Do I pay extra stamp duty as a foreign buyer in the UK?

In England & NI, yes — a 2% non-resident surcharge if you weren't in the UK for at least 183 days in the previous 12 months. Scotland and Wales have no non-resident surcharge.

When do I have to pay stamp duty?

Within 14 days of completion in England/NI, or 30 days in Scotland (LBTT) and Wales (LTT). Your solicitor usually files and pays on completion day.

How much is stamp duty on a £1,000,000 house?

In England & NI, SDLT on a £1,000,000 main home is £43,750 (2% on £125k, 5% on £675k, 10% on £75k). In Scotland LBTT is £78,350 and in Wales LTT is £61,750.

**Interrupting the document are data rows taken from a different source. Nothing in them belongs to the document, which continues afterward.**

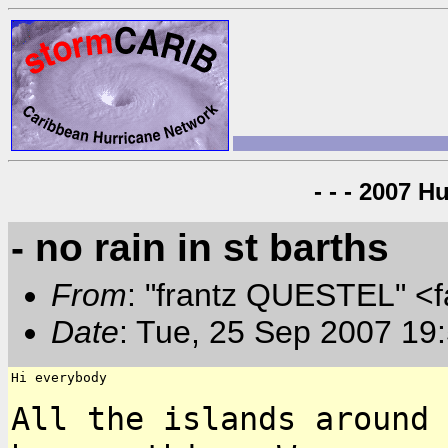
- - - 2007 H
- no rain in st barths
From
: "frantz QUESTEL" <
Date
: Tue, 25 Sep 2007 19
Hi everybody

All the islands around 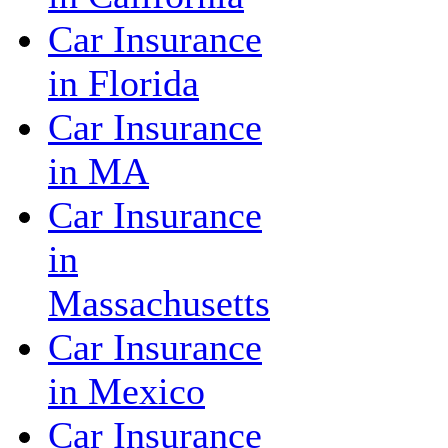
Car Insurance
in Florida
Car Insurance
in MA
Car Insurance
in
Massachusetts
Car Insurance
in Mexico
Car Insurance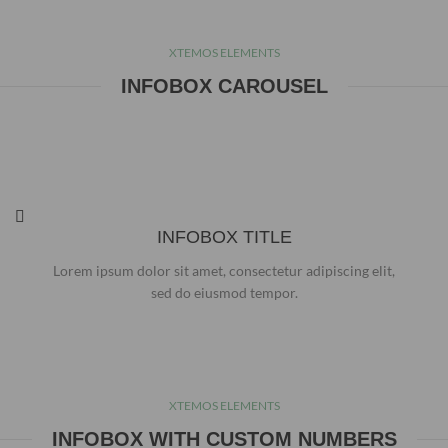
XTEMOS ELEMENTS
INFOBOX CAROUSEL
INFOBOX TITLE
Lorem ipsum dolor sit amet, consectetur adipiscing elit,
sed do eiusmod tempor.
XTEMOS ELEMENTS
INFOBOX WITH CUSTOM NUMBERS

What's the stamp duty on a second home or buy-to-let?

England/NI add a 5% surcharge; Scotland adds an 8% Additional Dwelling Supplement on the whole price (if ≥£40,000); Wales uses a separate higher-rate table. The surcharge is refundable in England and Scotland if you sell your old main home within 36 months.